Des dessins bas de gamme en noir et blanc racontent une histoire pouvant tenir sur un timbre-poste. Cette histoire est emballée, mais de façon maladroite, dans un documentaire sur la Nouvelle Zélande et un étalage d’érudition sur les dessinateurs de comics de la première moitié du XXème siècle. Comme il y est question de dessinateurs de BD, des planches de BD sont insérées dans l’histoire, planches qui sont encore plus mal dessinées et sans intérêt que le reste de l’album...

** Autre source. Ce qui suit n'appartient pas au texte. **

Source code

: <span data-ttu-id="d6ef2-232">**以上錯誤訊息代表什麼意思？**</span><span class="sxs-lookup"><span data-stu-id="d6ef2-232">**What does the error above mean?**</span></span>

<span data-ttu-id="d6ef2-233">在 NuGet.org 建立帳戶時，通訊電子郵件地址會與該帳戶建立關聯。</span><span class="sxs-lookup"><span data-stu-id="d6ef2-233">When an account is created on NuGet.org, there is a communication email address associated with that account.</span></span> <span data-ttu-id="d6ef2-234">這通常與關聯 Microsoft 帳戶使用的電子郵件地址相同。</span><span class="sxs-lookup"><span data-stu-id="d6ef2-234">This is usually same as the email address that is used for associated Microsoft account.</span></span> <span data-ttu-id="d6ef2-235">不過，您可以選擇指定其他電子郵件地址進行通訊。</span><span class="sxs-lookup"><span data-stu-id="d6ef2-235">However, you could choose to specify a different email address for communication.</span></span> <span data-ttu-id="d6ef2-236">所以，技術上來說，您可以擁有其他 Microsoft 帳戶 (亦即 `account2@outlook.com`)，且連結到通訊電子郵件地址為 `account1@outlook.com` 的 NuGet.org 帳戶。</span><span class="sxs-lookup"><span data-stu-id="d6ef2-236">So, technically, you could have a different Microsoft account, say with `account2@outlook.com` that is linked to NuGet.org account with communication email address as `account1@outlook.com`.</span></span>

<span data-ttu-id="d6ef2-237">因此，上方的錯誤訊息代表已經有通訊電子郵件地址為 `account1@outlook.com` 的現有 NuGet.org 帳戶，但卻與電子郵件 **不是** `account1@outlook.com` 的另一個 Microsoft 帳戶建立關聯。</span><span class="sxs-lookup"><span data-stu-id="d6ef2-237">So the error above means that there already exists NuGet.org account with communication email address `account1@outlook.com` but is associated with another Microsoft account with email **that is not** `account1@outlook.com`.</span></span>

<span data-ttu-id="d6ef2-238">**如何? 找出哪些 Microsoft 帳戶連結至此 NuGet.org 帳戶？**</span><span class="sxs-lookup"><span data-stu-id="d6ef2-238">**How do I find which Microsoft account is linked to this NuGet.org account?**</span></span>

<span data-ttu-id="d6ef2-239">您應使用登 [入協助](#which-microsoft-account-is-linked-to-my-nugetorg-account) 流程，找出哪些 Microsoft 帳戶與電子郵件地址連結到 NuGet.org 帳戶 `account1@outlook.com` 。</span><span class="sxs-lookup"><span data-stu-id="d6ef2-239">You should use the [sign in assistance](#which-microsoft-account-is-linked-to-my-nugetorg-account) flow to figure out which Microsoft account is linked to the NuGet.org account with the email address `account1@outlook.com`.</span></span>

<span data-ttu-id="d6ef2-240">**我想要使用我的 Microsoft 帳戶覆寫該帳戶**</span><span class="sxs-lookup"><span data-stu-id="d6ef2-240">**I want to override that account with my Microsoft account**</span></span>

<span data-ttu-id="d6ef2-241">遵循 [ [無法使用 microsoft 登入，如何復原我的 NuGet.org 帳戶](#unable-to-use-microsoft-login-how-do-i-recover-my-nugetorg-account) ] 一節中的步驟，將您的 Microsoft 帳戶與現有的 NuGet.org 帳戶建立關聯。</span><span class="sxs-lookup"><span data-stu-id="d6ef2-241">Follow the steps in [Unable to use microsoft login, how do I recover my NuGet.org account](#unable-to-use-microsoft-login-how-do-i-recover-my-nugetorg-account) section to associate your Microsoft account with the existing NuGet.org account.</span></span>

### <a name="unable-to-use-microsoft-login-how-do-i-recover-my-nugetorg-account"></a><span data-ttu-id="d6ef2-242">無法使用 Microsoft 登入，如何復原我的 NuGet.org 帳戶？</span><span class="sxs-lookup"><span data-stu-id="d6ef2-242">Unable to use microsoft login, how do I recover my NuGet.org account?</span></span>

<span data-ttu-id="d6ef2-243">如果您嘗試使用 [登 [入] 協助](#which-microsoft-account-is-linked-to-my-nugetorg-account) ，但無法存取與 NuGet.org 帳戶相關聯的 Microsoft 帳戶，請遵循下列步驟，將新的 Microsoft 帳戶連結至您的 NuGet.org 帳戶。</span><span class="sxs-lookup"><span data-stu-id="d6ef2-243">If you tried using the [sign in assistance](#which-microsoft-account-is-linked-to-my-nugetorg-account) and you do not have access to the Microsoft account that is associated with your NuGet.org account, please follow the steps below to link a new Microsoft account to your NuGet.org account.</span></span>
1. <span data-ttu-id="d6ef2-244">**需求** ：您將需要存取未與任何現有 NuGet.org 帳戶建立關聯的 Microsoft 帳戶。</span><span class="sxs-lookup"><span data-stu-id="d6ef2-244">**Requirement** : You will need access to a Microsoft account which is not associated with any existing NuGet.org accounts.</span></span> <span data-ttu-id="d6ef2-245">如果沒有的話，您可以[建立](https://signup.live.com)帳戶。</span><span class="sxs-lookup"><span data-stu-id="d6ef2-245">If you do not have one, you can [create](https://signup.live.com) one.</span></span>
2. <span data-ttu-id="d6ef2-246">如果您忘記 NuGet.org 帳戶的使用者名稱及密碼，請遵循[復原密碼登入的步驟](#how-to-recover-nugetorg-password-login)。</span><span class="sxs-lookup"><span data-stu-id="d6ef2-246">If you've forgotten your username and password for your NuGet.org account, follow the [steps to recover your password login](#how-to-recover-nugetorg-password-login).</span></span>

Il y a une très subtile mise en abyme puisqu’un dessinateur de BD sans talent, sans inspiration et déprimé (Dylan Horrocks, l’auteur, qui est le premier personnage qui apparaît dans l’album) nous raconte l’histoire d’un critique de BD faisant un reportage sur un dessinateur de BD célèbre et insupportable (Dick Burger), grâce à l’aide d’un dessinateur de BD sans talent, sans inspiration et plutôt déprimé (Sam Zabel). Dylan Horrocks et le critique de BD reçoivent de mystérieuses planches de BD, ce qui augmente la profondeur de l’ensemble et il ne s'agit donc plus d'un abyme mais d'un véritable gouffre. Et, sans doute parce que Hicksville (Cf. la 4ème de couverture) a été « Publié pour la première fois en 1998 et largement acclamé », cette nouvelle édition comprend une préface de Dylan Horrocks où il nous raconte que son papa lisaient des BD quand il était jeune et que lui-même en lisait quand il était petit, avec un style très inspiré de L’art invisible de Scott McCloud. Ce making-of très solennel nous donne le sentiment que nous allons lire une BD d’exception, ce qui n’est absolument pas le cas.
Je comprends parfaitement que certains comics à l’anglo-saxonne, à la différence de la BD franco-belge, soient constitués de petites planches en noir et blanc imprimées sur du papier de seconde qualité et reliées dans de petits fascicules souples. En revanche, j’ai été agacé de voir ici des planches au dessin sommaire mises en valeur par de larges bordures noires et contenant beaucoup de fonds noirs, imprimées sur un papier très épais et avec une grosse couverture cartonnée, le tout faisant 262 pages sans le glossaire et pesant presque 1,2 kg. Ce décalage complet entre le fond et la forme est presque plus scandaleux que la médiocrité de la BD elle-même.